SOURCE DOCUMENT START

# iPod/iPhone Remote... in Reverse?



## toygasm4u (Mar 22, 2009)

I have been using Apple's Remote app for some time now, and for the most part, I love it.  Very handy.  

I have a laptop only though, so to use it, I have to hook my laptop up to the receiver.  This works fine.  My alternates are to host my laptop's library on the Xbox 360.  This works too, but the interface lacks pizazz.  Either way sounds fine.  My third working option right now also involves just plugging a hard drive into my 360.  

What about the opposite of remote though?  Hook my iPod Touch up to my receiver, and control it from my laptop?  So remote in reverse.  Anybody done that?  Maybe hacked the remote app?  I know nothing about it, buy I have to believe that this isn't a one way street.


----------



## dougmcarthur (Jan 3, 2011)

SOURCE DOCUMENT END

ACTIONS TO TAKE =>
1. Print the passage of the forum thread between "What about the" and "(Jan 3, 2011)", inclusive.
2. Answer these questions using the forum thread:
(a) On what date was the opening post written?
(b) Which game console does the poster mention as a way to host the laptop's library?
(c) Which device does the poster want to connect to the receiver and control from the laptop?
3. Go on with the forum thread about controlling an iPod Touch from a laptop, starting after the point where it stops.

INPUT DATA START

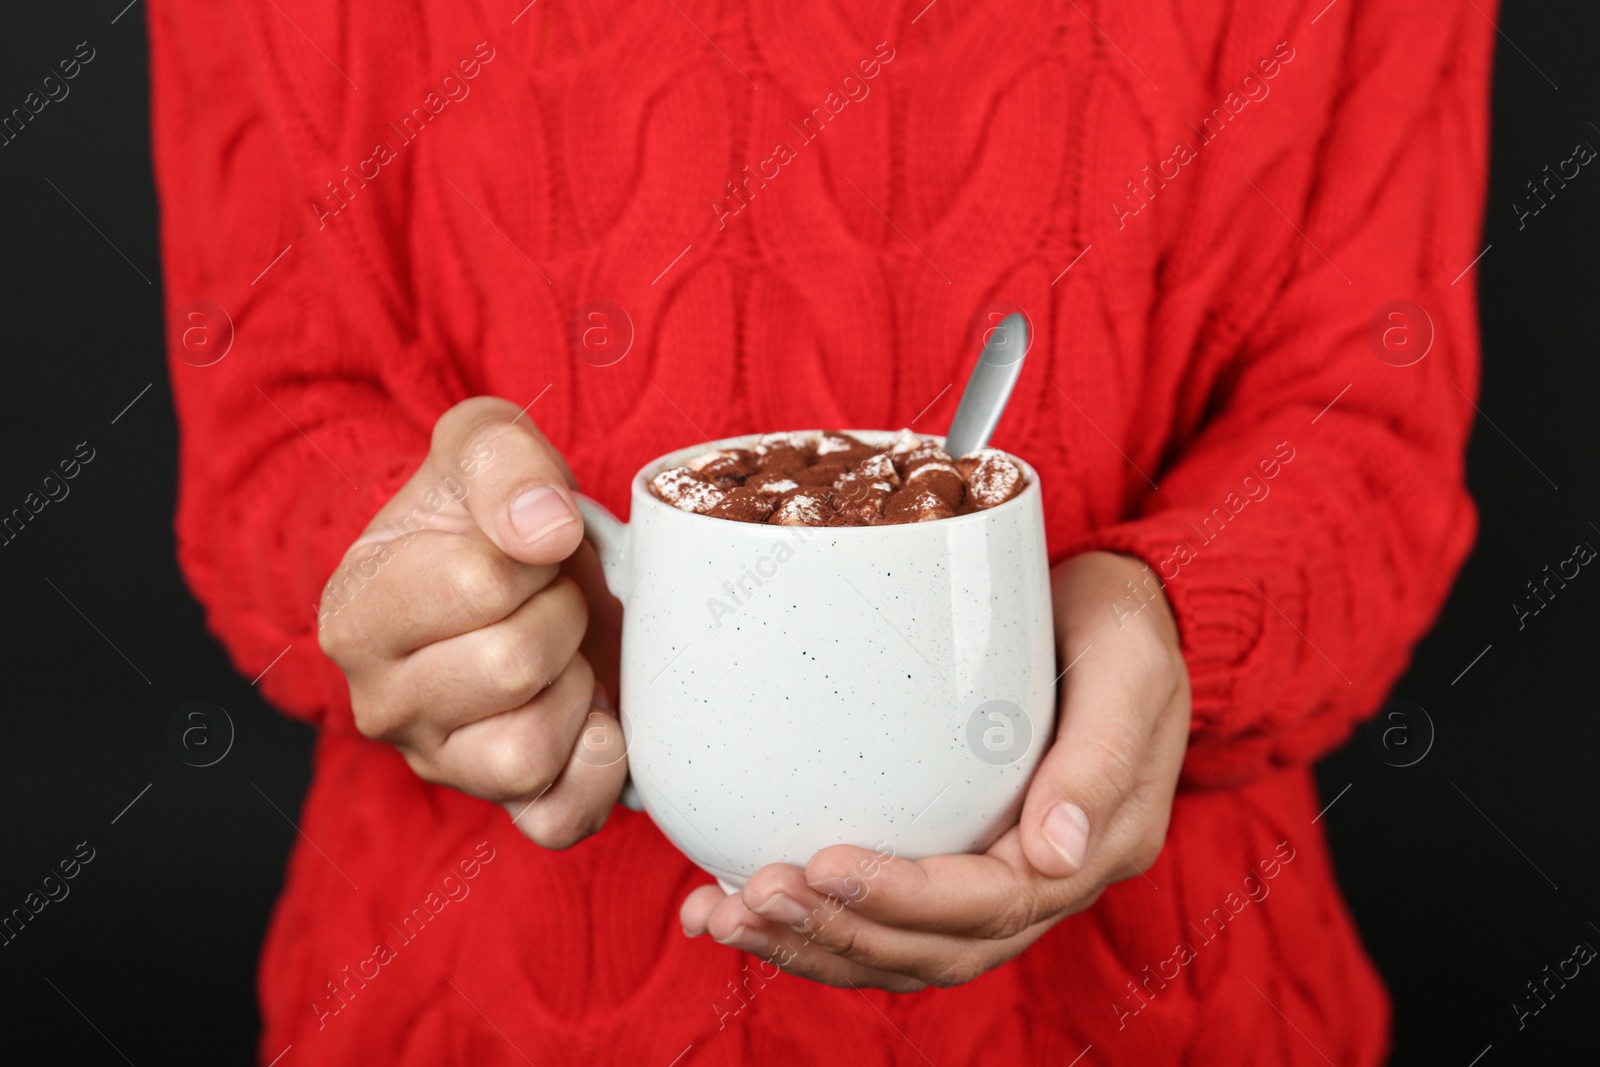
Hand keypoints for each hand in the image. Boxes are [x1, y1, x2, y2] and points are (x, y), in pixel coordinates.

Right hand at [317, 397, 626, 846]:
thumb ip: (503, 459)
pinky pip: (559, 817)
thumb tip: (543, 531)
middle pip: (513, 666)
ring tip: (561, 650)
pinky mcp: (501, 806)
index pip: (478, 584)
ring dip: (575, 686)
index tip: (527, 546)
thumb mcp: (483, 443)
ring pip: (530, 751)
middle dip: (561, 614)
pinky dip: (597, 768)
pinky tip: (595, 715)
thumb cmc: (489, 512)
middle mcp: (380, 702)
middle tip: (550, 597)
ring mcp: (438, 765)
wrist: (511, 567)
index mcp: (358, 611)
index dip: (534, 554)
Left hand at [679, 551, 1190, 989]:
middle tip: (755, 897)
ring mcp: (1001, 877)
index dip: (904, 898)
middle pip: (937, 946)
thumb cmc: (1122, 625)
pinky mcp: (956, 856)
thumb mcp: (1129, 666)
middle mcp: (1047, 880)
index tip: (823, 864)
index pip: (993, 904)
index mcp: (1096, 846)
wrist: (1118, 614)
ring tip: (726, 917)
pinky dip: (815, 925)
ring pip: (904, 950)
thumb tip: (1053, 853)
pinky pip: (886, 919)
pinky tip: (736, 906)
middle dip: (840, 932)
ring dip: (814, 944)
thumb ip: (1099, 756)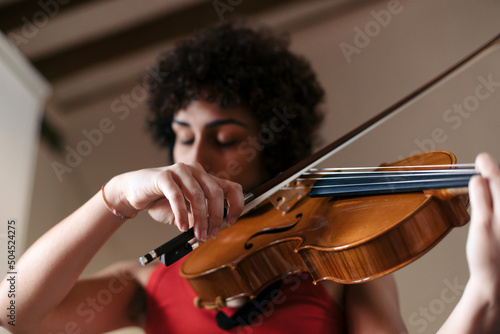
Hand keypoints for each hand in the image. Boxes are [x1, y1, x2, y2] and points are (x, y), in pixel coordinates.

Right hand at [105, 162, 243, 241]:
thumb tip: (211, 229)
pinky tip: (182, 226)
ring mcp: (180, 170)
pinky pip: (177, 196)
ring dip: (200, 219)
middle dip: (216, 217)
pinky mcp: (163, 176)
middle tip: (211, 235)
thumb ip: (198, 218)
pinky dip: (182, 214)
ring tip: (197, 234)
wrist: (133, 192)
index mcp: (205, 178)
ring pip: (198, 195)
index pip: (231, 187)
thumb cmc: (160, 202)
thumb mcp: (185, 213)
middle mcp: (196, 170)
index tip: (231, 222)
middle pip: (216, 192)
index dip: (236, 204)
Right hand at [466, 153, 499, 296]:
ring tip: (486, 180)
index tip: (481, 158)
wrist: (497, 281)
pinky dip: (497, 200)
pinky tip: (492, 200)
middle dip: (494, 175)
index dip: (489, 168)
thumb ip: (481, 200)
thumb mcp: (480, 226)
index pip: (499, 182)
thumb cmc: (488, 258)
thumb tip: (477, 179)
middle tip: (482, 165)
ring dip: (496, 187)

INPUT DATA END

ANSWER LIST =>
1.
What about the opposite of remote though?  Hook my iPod Touch up to my receiver, and control it from my laptop?  So remote in reverse.  Anybody done that?  Maybe hacked the remote app?  I know nothing about it, buy I have to believe that this isn't a one way street.


----------



## dougmcarthur (Jan 3, 2011)

2.
(a) Mar 22, 2009
(b) The Xbox 360
(c) The iPod Touch

3.
The easiest way I've found to do what you're asking is to enable Veency on your iPod Touch/iPhone/iPad and then use a VNC client to log in and virtually control the device from any computer connected to the same network (over wi-fi). Unfortunately this requires a jailbroken device, so if you're not interested in jailbreaking, I don't know of another solution.

http://www.iphonehacks.com/2008/10/iphone-veency.html


----------



## adv12 (May 22, 2011)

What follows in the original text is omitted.